_Texto proporcionado_
Querido Braun:
hace casi un año desde que te fuiste. Cada día te echo de menos, y es algo que ambos sabíamos que pasaría. No añoro tus paseos, ni rellenarte la comida -aunque sí en cierta manera-, pero sí tu presencia en el sillón, tu alegría al volver de la universidad y verme y nuestros juegos con la pelota -que nunca aprendiste a devolver como un buen perro-. Echo de menos cuando los fines de semanas abrías mi puerta y me despertabas a base de lametones, arañándome la cama o subiéndote. Echo de menos también cuando toda la familia veía una película y tú te tirabas un pedo obligándonos a cambiar de habitación en estampida.
No fuiste un perro perfecto, pero ¿quién lo es? Eras muy nervioso, casi neurótico en la calle, no violento pero sí tenso con otros perros, y en cuanto a trucos, te sentabas, dabas la pata y venías. Poco más. Pero ¿para qué está un perro? No puedo recriminarte nada si tampoco he sido un dueño perfecto: te he sacado tarde, poco y mal, y a veces me he enfadado contigo cuando no lo merecías. Pero tú por ejemplo eras cariñoso -incluso demasiado-, muy tranquilo en el hogar, amigable con las personas y con algunos canes -qué le vamos a hacer, eras algo gallito-. Jugar a la pelota contigo era divertido, aunque nunca entendiste del todo el juego, ni que tenías que traérmela de vuelta -siempre me tocaba abrirte la boca entre gruñidos para seguir jugando-.

_Datos mostrados_
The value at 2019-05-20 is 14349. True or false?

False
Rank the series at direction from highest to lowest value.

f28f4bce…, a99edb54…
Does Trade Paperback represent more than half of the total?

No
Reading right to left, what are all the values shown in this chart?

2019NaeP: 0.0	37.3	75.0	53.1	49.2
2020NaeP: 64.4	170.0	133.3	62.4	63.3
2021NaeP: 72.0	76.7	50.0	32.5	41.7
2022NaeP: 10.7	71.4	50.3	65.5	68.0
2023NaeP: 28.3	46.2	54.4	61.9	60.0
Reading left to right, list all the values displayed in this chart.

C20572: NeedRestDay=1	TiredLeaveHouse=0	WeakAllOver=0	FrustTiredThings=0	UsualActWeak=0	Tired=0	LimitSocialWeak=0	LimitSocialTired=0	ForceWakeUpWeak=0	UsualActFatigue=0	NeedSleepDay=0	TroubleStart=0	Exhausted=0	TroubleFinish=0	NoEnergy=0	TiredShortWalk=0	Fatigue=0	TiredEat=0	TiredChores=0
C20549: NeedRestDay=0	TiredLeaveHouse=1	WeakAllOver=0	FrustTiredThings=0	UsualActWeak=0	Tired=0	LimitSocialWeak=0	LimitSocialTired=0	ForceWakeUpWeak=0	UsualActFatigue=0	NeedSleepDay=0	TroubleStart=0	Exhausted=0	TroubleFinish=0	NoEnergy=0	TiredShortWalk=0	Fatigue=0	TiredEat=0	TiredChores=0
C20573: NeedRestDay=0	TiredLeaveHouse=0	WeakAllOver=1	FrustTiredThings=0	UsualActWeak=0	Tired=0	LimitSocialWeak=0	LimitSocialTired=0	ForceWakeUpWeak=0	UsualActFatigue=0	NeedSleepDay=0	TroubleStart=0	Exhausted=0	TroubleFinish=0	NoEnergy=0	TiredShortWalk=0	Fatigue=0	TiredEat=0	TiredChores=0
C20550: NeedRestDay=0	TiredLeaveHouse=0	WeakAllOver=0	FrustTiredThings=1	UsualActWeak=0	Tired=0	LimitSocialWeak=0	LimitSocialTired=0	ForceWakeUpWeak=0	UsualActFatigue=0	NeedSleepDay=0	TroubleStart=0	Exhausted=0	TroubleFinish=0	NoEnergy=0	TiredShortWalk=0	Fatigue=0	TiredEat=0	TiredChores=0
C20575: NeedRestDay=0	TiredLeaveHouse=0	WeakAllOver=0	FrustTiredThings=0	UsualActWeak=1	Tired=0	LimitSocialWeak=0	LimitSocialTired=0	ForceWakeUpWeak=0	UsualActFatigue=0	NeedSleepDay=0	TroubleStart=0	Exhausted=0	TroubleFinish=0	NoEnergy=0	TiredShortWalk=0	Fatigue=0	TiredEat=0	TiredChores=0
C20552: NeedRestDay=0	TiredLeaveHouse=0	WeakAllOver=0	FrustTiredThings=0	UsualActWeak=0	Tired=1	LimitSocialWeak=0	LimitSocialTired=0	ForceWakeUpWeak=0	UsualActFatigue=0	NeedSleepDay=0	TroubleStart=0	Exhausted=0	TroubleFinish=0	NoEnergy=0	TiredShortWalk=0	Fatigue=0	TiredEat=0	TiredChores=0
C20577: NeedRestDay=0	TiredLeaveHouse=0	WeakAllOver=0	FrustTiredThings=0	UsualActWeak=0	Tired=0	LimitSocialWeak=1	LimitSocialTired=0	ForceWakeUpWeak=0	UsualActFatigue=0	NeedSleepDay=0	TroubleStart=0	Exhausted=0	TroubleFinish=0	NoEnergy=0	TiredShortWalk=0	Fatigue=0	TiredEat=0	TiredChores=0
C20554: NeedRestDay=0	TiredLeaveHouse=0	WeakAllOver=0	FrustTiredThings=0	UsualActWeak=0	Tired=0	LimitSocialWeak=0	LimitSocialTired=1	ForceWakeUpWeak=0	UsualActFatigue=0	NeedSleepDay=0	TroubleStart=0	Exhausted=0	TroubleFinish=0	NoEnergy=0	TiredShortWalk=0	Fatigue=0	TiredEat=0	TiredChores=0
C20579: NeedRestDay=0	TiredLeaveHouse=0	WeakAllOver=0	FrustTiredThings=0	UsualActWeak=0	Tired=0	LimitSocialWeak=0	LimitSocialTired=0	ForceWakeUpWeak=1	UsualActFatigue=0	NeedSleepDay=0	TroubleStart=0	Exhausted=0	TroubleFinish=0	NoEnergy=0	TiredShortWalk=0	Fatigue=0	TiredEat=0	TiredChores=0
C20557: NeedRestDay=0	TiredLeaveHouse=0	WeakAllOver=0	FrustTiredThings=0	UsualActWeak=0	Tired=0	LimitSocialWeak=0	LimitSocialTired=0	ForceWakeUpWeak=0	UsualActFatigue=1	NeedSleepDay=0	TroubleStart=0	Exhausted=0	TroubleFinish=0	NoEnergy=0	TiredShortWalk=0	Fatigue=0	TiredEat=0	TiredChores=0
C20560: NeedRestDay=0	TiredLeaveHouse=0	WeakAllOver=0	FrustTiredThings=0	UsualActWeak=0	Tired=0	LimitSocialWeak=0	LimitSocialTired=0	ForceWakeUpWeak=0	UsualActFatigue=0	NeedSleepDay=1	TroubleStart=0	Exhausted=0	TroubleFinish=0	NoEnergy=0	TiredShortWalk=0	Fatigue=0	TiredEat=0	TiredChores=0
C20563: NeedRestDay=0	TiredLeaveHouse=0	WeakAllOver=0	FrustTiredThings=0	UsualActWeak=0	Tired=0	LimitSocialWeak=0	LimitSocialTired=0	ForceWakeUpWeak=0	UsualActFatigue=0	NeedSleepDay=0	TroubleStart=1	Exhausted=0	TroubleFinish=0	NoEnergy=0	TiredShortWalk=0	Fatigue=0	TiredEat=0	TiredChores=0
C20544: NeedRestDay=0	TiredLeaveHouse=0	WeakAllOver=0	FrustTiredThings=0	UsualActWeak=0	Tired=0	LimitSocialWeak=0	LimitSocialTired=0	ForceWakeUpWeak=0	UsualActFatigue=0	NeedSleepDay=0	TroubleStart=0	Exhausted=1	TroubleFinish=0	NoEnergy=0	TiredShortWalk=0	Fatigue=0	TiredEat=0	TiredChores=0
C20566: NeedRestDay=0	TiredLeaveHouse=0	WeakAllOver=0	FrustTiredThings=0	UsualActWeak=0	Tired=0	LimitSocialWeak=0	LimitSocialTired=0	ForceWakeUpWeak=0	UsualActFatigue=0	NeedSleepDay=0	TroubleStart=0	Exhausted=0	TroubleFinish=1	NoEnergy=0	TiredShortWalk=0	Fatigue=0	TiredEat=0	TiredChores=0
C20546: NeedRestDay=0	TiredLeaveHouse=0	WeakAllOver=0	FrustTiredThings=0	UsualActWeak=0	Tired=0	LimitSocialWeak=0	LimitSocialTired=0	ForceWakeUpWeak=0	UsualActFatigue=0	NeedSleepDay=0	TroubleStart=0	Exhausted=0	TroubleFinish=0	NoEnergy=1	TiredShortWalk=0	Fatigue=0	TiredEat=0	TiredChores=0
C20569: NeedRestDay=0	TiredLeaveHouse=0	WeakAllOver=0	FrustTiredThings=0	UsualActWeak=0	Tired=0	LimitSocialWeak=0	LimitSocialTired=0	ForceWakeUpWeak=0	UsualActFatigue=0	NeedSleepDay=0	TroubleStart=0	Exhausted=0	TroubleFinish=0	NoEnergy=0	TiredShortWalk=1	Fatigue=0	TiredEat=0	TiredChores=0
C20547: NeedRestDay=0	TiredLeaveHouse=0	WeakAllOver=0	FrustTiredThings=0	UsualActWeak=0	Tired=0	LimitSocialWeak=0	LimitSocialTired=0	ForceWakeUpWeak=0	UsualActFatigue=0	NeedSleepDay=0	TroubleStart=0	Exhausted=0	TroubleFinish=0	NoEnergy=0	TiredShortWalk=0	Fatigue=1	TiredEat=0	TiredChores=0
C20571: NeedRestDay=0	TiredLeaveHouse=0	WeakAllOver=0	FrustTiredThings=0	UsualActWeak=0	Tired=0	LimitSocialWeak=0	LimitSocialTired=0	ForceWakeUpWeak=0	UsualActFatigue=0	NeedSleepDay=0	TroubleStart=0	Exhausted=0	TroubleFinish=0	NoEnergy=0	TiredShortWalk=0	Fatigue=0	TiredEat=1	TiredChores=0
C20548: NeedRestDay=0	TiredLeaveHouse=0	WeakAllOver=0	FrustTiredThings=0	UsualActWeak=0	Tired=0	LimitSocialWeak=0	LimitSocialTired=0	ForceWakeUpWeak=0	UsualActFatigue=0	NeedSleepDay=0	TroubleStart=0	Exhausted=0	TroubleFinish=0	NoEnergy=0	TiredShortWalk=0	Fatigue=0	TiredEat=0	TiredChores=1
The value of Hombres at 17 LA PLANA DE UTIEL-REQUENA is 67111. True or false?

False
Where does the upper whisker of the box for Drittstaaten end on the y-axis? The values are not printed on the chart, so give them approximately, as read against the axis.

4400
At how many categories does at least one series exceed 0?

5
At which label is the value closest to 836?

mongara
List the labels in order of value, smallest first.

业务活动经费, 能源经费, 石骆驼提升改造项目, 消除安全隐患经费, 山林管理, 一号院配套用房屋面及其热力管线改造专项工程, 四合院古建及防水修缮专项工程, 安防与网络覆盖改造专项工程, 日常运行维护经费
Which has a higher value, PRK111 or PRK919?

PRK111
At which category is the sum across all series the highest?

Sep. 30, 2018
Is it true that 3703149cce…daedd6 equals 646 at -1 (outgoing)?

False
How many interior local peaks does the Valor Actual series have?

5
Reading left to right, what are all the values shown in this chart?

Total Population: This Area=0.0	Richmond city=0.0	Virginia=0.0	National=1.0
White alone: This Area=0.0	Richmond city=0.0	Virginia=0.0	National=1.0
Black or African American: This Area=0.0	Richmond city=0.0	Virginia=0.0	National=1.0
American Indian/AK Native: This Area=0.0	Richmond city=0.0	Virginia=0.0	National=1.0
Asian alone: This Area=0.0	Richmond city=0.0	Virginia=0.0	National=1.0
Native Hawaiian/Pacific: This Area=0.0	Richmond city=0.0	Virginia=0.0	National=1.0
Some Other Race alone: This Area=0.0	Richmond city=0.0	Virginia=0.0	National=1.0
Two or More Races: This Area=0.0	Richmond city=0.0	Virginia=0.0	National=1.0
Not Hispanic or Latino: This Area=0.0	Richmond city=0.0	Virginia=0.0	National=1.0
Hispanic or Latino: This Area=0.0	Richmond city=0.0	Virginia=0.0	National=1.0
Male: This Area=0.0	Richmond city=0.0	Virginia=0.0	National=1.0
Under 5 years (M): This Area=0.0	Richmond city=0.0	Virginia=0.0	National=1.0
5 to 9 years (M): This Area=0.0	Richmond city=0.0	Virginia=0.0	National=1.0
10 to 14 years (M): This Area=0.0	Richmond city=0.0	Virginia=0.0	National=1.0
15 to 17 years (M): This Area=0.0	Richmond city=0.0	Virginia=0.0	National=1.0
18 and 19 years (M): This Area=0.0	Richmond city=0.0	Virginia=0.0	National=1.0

_Consigna 1_
Cita de la carta a Braun el fragmento que va desde "No fuiste un" hasta "para seguir jugando-.", ambos incluidos.
_Consigna 2_
Escribe lo que sigue en la carta a Braun, a continuación de su última frase.
Los datos no son necesarios.

_Respuesta esperada 1_
No fuiste un perro perfecto, pero ¿quién lo es? Eras muy nervioso, casi neurótico en la calle, no violento pero sí tenso con otros perros, y en cuanto a trucos, te sentabas, dabas la pata y venías. Poco más. Pero ¿para qué está un perro? No puedo recriminarte nada si tampoco he sido un dueño perfecto: te he sacado tarde, poco y mal, y a veces me he enfadado contigo cuando no lo merecías. Pero tú por ejemplo eras cariñoso -incluso demasiado-, muy tranquilo en el hogar, amigable con las personas y con algunos canes -qué le vamos a hacer, eras algo gallito-. Jugar a la pelota contigo era divertido, aunque nunca entendiste del todo el juego, ni que tenías que traérmela de vuelta -siempre me tocaba abrirte la boca entre gruñidos para seguir jugando-.

_Respuesta esperada 2_
También me metías en líos. Recuerdo cuando orinaste en la esquina de una calle y una señora nos gritó como locos, o cuando te rajaste la planta de la pata y vino la policía a casa siguiendo un rastro de sangre desde el parque creyendo que nos habíamos apuñalado. También recuerdo cuando te largabas. Literalmente. Salías corriendo por un sonido, olor o sensación y no dejabas que nada se interpusiera. Si era un gato, una perra en celo, otro perro, un conejo o una moto no importa. Y cómo corrías. Aunque eras muy veloz, los perros más pequeños y con menos pelo te ganan, y los conejos. ¿Recuerdas los conejos? Casi nunca conseguías uno, pero en una ocasión trajiste uno y me lo ofreciste a los pies como un regalo. Era algo macabro, pero me gustó el detalle, aunque si hubieras matado al conejo del todo y no me lo hubieras dejado agonizando habría sido algo más bonito.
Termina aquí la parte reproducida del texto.